TASK BRIEF:
Show every line of the data where the word "assign" can be found.

DATA LISTING:
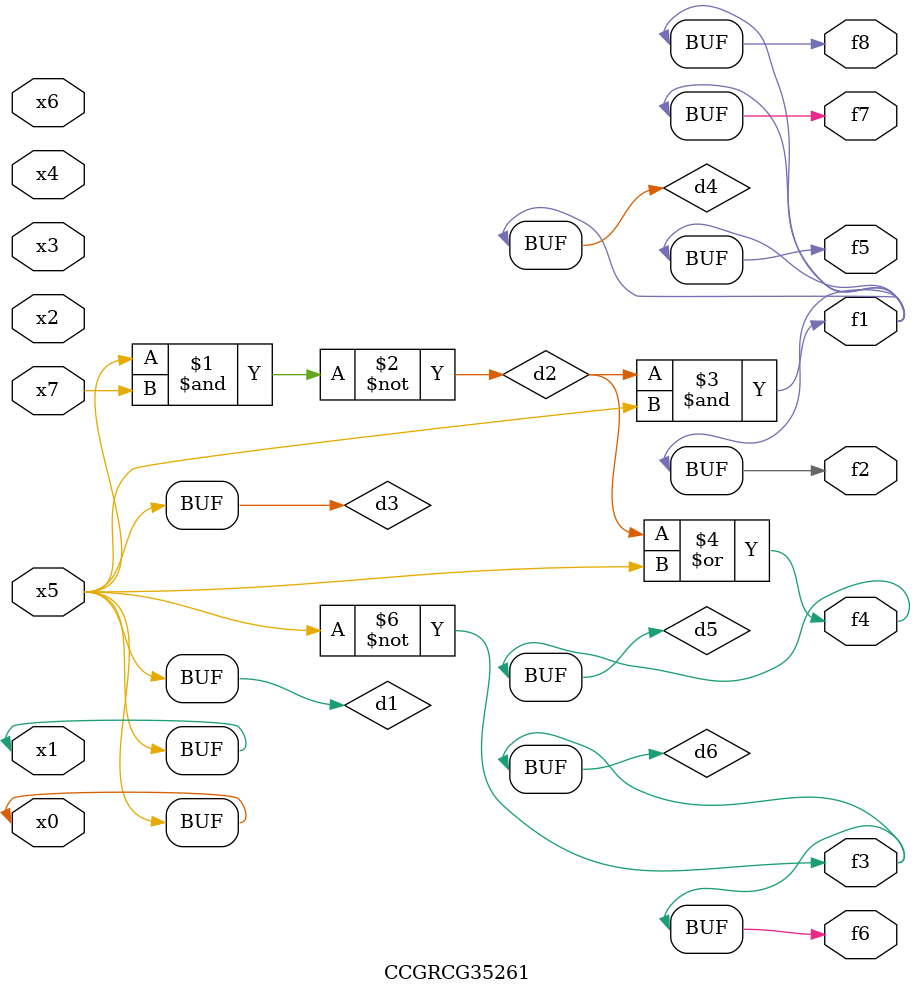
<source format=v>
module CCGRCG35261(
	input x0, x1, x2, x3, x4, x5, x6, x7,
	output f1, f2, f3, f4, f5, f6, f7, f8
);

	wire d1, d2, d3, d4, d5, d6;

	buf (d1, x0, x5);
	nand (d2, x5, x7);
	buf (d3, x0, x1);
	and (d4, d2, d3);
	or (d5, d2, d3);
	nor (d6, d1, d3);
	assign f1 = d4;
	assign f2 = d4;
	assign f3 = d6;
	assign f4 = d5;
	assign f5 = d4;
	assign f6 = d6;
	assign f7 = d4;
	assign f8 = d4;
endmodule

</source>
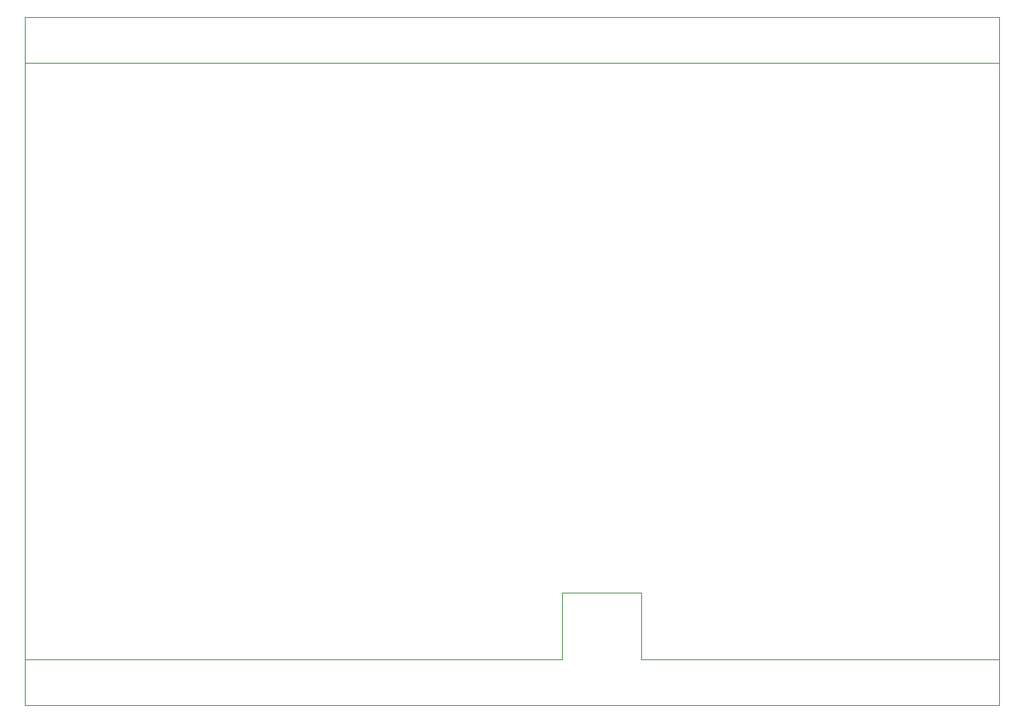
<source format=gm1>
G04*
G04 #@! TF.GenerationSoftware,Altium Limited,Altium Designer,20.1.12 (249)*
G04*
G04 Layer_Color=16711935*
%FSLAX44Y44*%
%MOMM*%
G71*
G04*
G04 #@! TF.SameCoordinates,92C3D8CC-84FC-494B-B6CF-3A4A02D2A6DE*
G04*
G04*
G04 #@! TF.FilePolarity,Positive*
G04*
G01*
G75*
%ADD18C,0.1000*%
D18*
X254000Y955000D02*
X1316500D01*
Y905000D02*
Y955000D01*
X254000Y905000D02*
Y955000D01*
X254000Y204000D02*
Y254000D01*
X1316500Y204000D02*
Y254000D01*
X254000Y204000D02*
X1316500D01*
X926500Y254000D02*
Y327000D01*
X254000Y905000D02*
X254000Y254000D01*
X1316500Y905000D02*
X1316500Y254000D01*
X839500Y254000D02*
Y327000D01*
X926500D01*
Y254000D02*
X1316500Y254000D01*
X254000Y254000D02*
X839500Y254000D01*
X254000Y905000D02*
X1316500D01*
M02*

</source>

ANSWER FOR THIS EXERCISE:
	assign f1 = d4;
	assign f2 = d4;
	assign f3 = d6;
	assign f4 = d5;
	assign f5 = d4;
	assign f6 = d6;
	assign f7 = d4;
	assign f8 = d4;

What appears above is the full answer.